Every day, we hear about people who are examples of the values we strive to live by. Good Samaritans helping their fellow humans without the need for recognition. People who are willing to work with people they don’t know and be open to new experiences and knowledge.
We live and work amongst great collaborators who have a thirst for growth and accomplishment, and who generally aren’t loners. Generally, they want to be part of something larger than themselves and have the courage to act upon their desires to help and work together. They need to be part of a team and there is no larger team, yet, than humanity itself. We have great collaborators in our every day work environments as well. Team members who reach out to each other and want to help build something together. What is the link to heroes you ask? Good teams don’t need heroes. Michael Jordan and the Chicago Bulls started winning championships when there were more people for him to pass to and who could take accountability to produce more points and help on defense. When Jordan was the hero, they couldn’t beat the better teams down the stretch.
In team sports, and work is definitely a team sport in most instances, a team provides synergy where the sum of everyone working together is greater than the sum of the individual parts. This is the magic behind projects that deliver without a fuss and don’t need last minute heroes to swoop in from above to save the day. They work together day in and day out to deliver high quality. If there are issues, they are worked through as a team without the need to involve anyone higher up in the hierarchy. This is the basis for Agile and Scrum frameworks. The team is accountable and takes that accountability seriously. They are professionals who’s only requirement from above is consistent support for the cause.
The downside of being professionals that deliver quietly without bringing systems down and needing intervention from above, or involving “ninjas”, “gurus” or other heroes is that the teams often don’t get the high profile recognition. See When We Recognize The Wrong Things for more on this. A team that does their job as a team will outperform those that do it as individuals.

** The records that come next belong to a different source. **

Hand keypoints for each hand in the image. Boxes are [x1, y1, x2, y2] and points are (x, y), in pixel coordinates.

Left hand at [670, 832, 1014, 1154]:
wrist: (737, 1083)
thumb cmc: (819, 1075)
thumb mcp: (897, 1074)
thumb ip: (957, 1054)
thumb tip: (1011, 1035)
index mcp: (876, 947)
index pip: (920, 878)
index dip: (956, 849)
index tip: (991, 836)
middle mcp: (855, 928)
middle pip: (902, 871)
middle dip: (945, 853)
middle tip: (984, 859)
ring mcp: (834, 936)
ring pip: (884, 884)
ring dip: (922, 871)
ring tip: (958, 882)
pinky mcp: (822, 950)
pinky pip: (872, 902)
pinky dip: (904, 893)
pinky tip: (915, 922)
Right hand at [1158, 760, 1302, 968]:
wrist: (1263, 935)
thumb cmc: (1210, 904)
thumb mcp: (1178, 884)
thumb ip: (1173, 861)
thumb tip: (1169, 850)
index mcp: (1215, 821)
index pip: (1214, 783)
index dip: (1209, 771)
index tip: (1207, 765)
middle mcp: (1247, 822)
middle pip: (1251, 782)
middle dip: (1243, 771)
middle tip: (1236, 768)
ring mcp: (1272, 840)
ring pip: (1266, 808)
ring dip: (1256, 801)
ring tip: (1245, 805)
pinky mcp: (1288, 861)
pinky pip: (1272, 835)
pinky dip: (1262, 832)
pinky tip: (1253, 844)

This is nothing new, but we constantly need to remind ourselves of this as we continue to live in a world of individual performance evaluations that require us to validate what we have done personally to ensure the success of the business, which is a team. The dichotomy here is untenable, but we have yet to get executive buy-in, so we continue to live with it.

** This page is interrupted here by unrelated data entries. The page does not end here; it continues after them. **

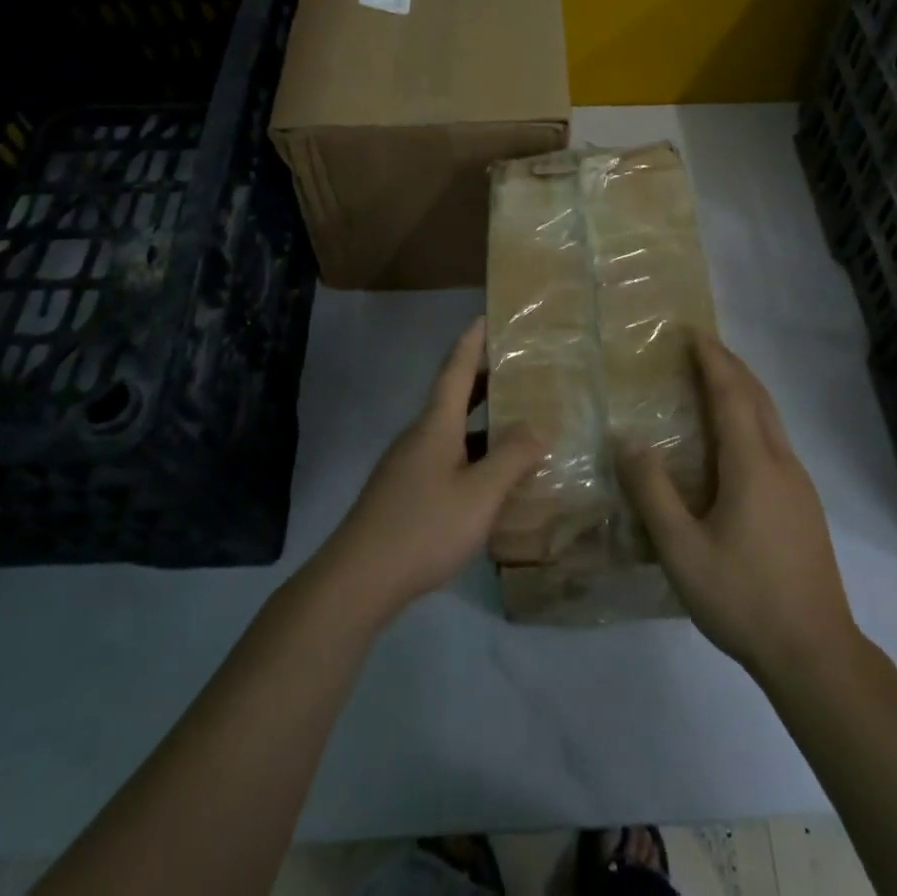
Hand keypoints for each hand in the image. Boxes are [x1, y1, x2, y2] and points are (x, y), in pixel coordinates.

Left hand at [315, 318, 543, 624]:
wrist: (357, 579)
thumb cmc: (423, 526)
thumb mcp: (480, 495)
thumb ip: (512, 458)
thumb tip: (538, 427)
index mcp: (436, 424)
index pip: (456, 369)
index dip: (472, 341)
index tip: (486, 317)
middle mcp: (419, 435)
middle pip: (453, 396)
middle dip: (483, 379)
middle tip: (518, 370)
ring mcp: (408, 464)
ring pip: (450, 430)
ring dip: (480, 420)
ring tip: (515, 422)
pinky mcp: (403, 491)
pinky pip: (444, 456)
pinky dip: (470, 451)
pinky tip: (489, 476)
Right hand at [620, 335, 856, 677]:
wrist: (816, 653)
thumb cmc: (744, 597)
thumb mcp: (682, 550)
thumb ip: (653, 493)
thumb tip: (628, 441)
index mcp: (752, 465)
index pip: (731, 394)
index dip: (712, 360)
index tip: (693, 332)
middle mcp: (781, 463)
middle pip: (757, 397)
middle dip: (730, 366)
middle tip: (701, 346)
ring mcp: (799, 484)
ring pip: (771, 419)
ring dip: (744, 390)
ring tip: (715, 381)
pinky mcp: (804, 505)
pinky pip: (775, 440)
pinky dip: (752, 417)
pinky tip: (735, 440)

If one person could do it all, we wouldn’t need enterprises with tens of thousands of people in them. But we DO need businesses with many thousands of people who each provide part of the whole to deliver great services for our customers. We need those people to work together and provide them with the tools and support that MAKE IT EASY TO WORK TOGETHER. If we can do this well, there are no limits.

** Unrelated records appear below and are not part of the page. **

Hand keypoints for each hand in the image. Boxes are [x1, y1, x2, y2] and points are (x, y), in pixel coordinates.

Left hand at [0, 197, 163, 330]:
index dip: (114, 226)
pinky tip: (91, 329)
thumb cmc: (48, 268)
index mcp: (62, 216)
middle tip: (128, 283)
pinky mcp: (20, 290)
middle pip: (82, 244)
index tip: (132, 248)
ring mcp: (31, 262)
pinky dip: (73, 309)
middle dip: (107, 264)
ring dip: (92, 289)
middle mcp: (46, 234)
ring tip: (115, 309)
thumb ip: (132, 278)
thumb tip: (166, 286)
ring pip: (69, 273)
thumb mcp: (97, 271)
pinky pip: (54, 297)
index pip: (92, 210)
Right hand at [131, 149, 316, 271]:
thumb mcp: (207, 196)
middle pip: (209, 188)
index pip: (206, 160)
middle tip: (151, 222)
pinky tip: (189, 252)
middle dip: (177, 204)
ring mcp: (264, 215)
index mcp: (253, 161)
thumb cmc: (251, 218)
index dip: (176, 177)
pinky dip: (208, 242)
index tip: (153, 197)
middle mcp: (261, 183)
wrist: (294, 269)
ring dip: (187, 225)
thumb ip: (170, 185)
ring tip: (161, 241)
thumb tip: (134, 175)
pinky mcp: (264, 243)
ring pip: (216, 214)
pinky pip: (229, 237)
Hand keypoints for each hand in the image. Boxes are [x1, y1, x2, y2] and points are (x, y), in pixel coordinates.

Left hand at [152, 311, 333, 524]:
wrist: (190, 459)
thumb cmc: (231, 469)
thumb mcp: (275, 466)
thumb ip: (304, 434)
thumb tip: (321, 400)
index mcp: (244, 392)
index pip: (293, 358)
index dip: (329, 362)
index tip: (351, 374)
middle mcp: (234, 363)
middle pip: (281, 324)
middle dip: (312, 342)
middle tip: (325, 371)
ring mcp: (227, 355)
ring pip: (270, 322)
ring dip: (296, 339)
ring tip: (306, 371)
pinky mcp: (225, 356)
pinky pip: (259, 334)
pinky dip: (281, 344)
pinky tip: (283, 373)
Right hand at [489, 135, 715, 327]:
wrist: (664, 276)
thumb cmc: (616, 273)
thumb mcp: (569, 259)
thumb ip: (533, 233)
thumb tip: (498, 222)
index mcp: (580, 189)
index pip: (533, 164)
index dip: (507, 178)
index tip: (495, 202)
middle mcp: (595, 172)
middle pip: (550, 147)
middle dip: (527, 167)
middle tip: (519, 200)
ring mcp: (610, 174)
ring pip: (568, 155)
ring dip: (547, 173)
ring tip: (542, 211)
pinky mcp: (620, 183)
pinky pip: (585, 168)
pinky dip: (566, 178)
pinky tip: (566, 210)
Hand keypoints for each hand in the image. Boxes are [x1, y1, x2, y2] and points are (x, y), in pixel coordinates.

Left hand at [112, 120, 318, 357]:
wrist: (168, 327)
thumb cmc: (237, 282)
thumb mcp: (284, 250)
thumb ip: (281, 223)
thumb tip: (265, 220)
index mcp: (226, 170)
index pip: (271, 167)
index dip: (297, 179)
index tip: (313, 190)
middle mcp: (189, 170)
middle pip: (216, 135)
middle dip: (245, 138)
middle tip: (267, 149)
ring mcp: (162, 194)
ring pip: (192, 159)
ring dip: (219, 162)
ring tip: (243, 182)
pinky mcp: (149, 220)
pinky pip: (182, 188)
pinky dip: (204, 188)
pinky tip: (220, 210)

A few years ago, I heard a comment from a leader that came during evaluation time. A time when high profile projects get a big piece of the conversation time and where those who came to the rescue get a lot of recognition. He said “if your project needed to bring in a hero, someone didn’t do their job”. This resonated with me, big time. Given I was working on projects that were quietly delivering and getting great results, the team working together and talking every day, backing each other up and bringing in the right people at the right time and defending the need to do things right, not just fast and cheap, I was very happy to hear it. This leader has a team that we don’t hear too much about, but they are bullish defenders of doing the right thing and making their systems stable and reliable. They get it. You can see that they get it from their low turnover and consistent delivery. They don’t do heroics. They don’t need to. We should all learn from that.
We don’t need heroes. We need great teams that work together and support each other. We are better when we work together. Corny but true. I hope your teams support one another to deliver great results together. If so, you are well on your way to having a team of non-heroes who wear their one very large cape in unison.